Property is not only a living necessities, but it’s also a commodities which exist in the nature property cycle due to the economic principles of supply and demand aside from the influence by human factors, political, demographic, and socio-economic factors.

Sales in the real estate market, land purchases, and new construction are important to the economic indicators and playing an important role in downstream industries chain such as home appliances, furniture, renovation, banking, construction, building materials, glass, and cement. 

From the perspective of driving economic growth, both in developing countries and developed countries, real estate industry has played a vital role in the macro economy no matter the prosperity of economy or recession is also related to real estate industry, such as The Lost Decade of Japan in 1991, Asian Financial Crisis 1998, and subprime mortgage crisis the United States in 2008.

Cypriot British economist Fred Harrison studies the pass 200 years real estate market and finds that the fluctuation of property price is related to the 18 years property cycle.

The first 7 years of slow real estate market growth came from the increase in housing demand for ordinary people.
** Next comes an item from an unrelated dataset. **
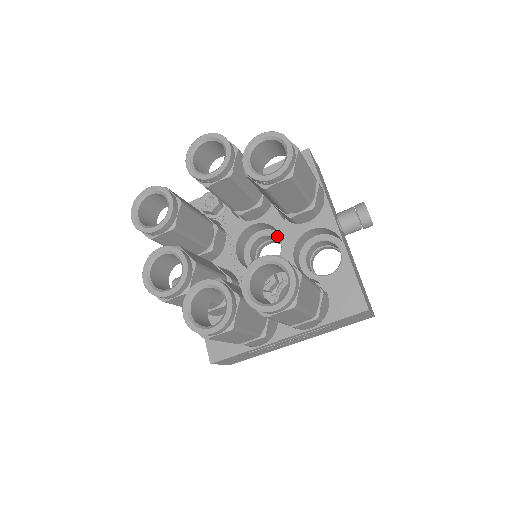
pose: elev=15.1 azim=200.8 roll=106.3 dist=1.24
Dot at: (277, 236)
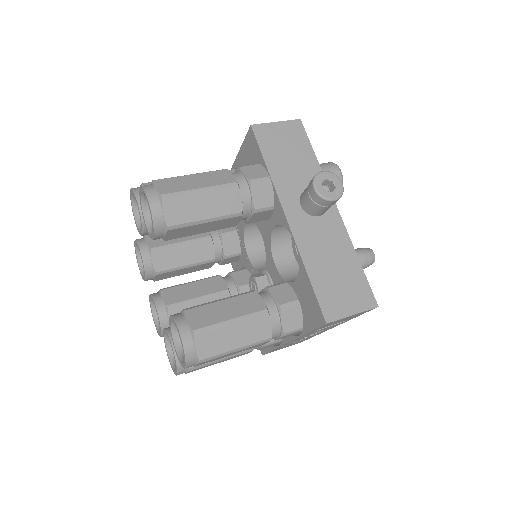
Dot at: occluded
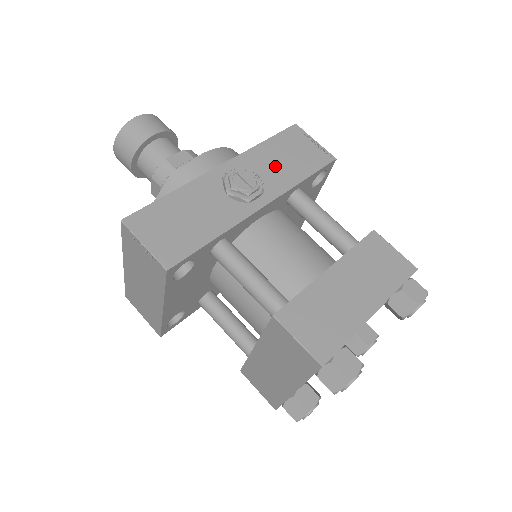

During this period, the growth rate is stable, about 6-7% per year. 

The first batch of the home buyers found that the previously purchased houses have now appreciated a lot, and began to sell it. The increased of market supply will cause the real estate market fluctuated slightly.  When they saw the first batch of home buyers make a profit, investor began to buy real estate for investment purposes, triggering second round of property price increases and faster than before which mainly driven by speculative purpose. Annual capital appreciation can increase more than 10%.

Banks will following the trend and releasing more and more loans. The more hot money that flocks to the property market, the faster the price rises, and the more people buy. At this time, house prices have been rising for more than 10 years, and many young people who have begun to consider buying a house do not even have a personal memory of the decline in house prices and thinking that house prices will not fall. But don’t forget that this round of housing prices is mainly driven by speculation rather than actual demand. Gradually, house prices began to be ridiculously high, and the working adult could not afford to buy the house. The price began to go down and entered a long four-year down period.

The biggest hit during the downturn was the one who bought homes with the highest price loans. Those who could not afford to pay back the loans began to declare bankruptcy, abandoned project, and the property market was in depression. Harrison called the last two of the seven years of the second round of madness “the winner’s curse.” The house prices will soon start to fall and adjust to meet the market demand.

Real estate market will slowly recover with the incentive and stimulus package and enter the next 18-year cycle.

What you can learn from the property cycle:

👉   Recovery phase prices usually start higher than during the last recovery.
👉   Property cycles have different time variances in different countries.
👉   It is normal for property prices to go through ups and downs.
👉   Buy at the bottom of the cycle and sell at the top of the cycle.
👉   Do not over-leverage at the peak point of the property cycle.
👉   Do not panic sell when prices are dropping.